▶ What the task requires
Change every "common name" in the records to "vernacular name". Reproduce each line with no other changes.

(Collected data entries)

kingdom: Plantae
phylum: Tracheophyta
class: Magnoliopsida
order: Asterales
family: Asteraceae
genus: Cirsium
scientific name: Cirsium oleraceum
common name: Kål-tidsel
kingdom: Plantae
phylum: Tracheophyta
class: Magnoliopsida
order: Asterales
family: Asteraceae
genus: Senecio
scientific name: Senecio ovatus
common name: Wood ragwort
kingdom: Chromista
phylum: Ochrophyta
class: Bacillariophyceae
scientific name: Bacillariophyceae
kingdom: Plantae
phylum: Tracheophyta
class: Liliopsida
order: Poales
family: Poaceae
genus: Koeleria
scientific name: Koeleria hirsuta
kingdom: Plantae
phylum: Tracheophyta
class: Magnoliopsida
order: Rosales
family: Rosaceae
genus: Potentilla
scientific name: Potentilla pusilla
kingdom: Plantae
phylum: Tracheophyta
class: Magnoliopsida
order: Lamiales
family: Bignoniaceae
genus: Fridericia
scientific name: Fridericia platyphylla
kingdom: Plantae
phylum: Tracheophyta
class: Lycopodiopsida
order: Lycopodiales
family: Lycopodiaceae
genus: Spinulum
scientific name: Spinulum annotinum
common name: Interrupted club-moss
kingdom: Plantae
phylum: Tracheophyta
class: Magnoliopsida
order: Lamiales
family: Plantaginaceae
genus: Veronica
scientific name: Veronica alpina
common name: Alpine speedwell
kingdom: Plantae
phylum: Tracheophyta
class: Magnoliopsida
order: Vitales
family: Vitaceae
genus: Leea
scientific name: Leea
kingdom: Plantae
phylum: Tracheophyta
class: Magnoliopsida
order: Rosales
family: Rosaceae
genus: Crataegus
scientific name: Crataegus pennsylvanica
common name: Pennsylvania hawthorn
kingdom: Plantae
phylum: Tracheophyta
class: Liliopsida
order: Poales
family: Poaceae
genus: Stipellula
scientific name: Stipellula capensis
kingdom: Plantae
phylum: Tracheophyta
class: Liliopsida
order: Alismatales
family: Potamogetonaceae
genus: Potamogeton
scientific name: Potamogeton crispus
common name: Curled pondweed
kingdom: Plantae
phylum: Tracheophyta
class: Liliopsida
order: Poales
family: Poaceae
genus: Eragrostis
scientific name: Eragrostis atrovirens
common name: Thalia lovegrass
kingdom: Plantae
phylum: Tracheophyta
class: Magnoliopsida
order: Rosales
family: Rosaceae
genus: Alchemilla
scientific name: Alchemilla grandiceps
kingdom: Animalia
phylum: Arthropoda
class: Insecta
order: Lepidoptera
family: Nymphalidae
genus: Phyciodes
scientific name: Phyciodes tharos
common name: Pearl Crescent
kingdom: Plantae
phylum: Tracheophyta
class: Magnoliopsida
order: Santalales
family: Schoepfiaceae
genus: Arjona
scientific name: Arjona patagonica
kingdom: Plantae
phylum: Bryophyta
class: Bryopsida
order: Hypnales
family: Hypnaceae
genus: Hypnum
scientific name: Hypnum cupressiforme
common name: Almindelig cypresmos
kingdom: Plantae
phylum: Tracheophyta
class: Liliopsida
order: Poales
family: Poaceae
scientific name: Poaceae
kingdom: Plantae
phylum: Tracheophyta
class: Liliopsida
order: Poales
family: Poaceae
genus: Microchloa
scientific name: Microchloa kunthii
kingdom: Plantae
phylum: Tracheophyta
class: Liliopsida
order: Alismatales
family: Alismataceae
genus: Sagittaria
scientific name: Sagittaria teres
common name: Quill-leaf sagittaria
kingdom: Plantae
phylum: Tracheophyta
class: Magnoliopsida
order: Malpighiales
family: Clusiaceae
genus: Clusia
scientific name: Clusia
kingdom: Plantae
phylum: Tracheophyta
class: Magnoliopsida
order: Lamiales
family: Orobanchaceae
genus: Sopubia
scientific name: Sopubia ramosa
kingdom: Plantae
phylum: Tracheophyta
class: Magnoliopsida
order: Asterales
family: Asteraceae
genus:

▶ Written reply
kingdom: Plantae
phylum: Tracheophyta
class: Magnoliopsida
order: Asterales
family: Asteraceae
genus: Cirsium
scientific name: Cirsium oleraceum
vernacular name: Kål-tidsel
kingdom: Plantae
phylum: Tracheophyta
class: Magnoliopsida
order: Asterales
family: Asteraceae
genus: Senecio
scientific name: Senecio ovatus
vernacular name: Wood ragwort
kingdom: Chromista
phylum: Ochrophyta
class: Bacillariophyceae
scientific name: Bacillariophyceae
kingdom: Plantae
phylum: Tracheophyta
class: Liliopsida
order: Poales
family: Poaceae
genus: Koeleria
scientific name: Koeleria hirsuta
kingdom: Plantae
phylum: Tracheophyta
class: Magnoliopsida
order: Rosales
family: Rosaceae
genus: Potentilla
scientific name: Potentilla pusilla
kingdom: Plantae
phylum: Tracheophyta
class: Magnoliopsida
order: Lamiales
family: Bignoniaceae
genus: Fridericia
scientific name: Fridericia platyphylla
kingdom: Plantae
phylum: Tracheophyta
class: Lycopodiopsida
order: Lycopodiales
family: Lycopodiaceae
genus: Spinulum
scientific name: Spinulum annotinum
vernacular name: Interrupted club-moss
kingdom: Plantae
phylum: Tracheophyta
class: Magnoliopsida
order: Lamiales
family: Plantaginaceae
genus: Veronica
scientific name: Veronica alpina
vernacular name: Alpine speedwell
kingdom: Plantae
phylum: Tracheophyta
class: Magnoliopsida
order: Vitales
family: Vitaceae
genus: Leea
scientific name: Leea
kingdom: Plantae
phylum: Tracheophyta
class: Magnoliopsida
order: Rosales
family: Rosaceae
genus: Crataegus
scientific name: Crataegus pennsylvanica
vernacular name: Pennsylvania hawthorn
kingdom: Plantae
phylum: Tracheophyta
class: Liliopsida
order: Poales
family: Poaceae
genus: Stipellula
scientific name: Stipellula capensis
kingdom: Plantae
phylum: Tracheophyta
class: Liliopsida
order: Alismatales
family: Potamogetonaceae
genus: Potamogeton
scientific name: Potamogeton crispus
vernacular name: Curled pondweed
kingdom: Plantae
phylum: Tracheophyta
class: Liliopsida
order: Poales
family: Poaceae
genus: Eragrostis
scientific name: Eragrostis atrovirens
vernacular name: Thalia lovegrass
kingdom: Plantae
phylum: Tracheophyta
class: Magnoliopsida
order: Rosales
family: Rosaceae
genus: Alchemilla
scientific name: Alchemilla grandiceps
kingdom: Animalia
phylum: Arthropoda
class: Insecta
order: Lepidoptera
family: Nymphalidae
genus: Phyciodes
scientific name: Phyciodes tharos
vernacular name: Pearl Crescent
kingdom: Plantae
phylum: Tracheophyta
class: Magnoliopsida
order: Santalales
family: Schoepfiaceae
genus: Arjona
scientific name: Arjona patagonica
kingdom: Plantae
phylum: Bryophyta
class: Bryopsida
order: Hypnales
family: Hypnaceae
genus: Hypnum
scientific name: Hypnum cupressiforme
vernacular name: Almindelig cypresmos
kingdom: Plantae
phylum: Tracheophyta
class: Liliopsida
order: Poales
family: Poaceae
scientific name: Poaceae
kingdom: Plantae
phylum: Tracheophyta
class: Liliopsida
order: Poales
family: Poaceae
genus: Microchloa
scientific name: Microchloa kunthii
kingdom: Plantae
phylum: Tracheophyta
class: Liliopsida
order: Alismatales
family: Alismataceae
genus: Sagittaria
scientific name: Sagittaria teres
vernacular name: Quill-leaf sagittaria
kingdom: Plantae
phylum: Tracheophyta
class: Magnoliopsida
order: Malpighiales
family: Clusiaceae
genus: Clusia
scientific name: Clusia
kingdom: Plantae
phylum: Tracheophyta
class: Magnoliopsida
order: Lamiales
family: Orobanchaceae
genus: Sopubia
scientific name: Sopubia ramosa
kingdom: Plantae
phylum: Tracheophyta
class: Magnoliopsida
order: Asterales
family: Asteraceae
genus:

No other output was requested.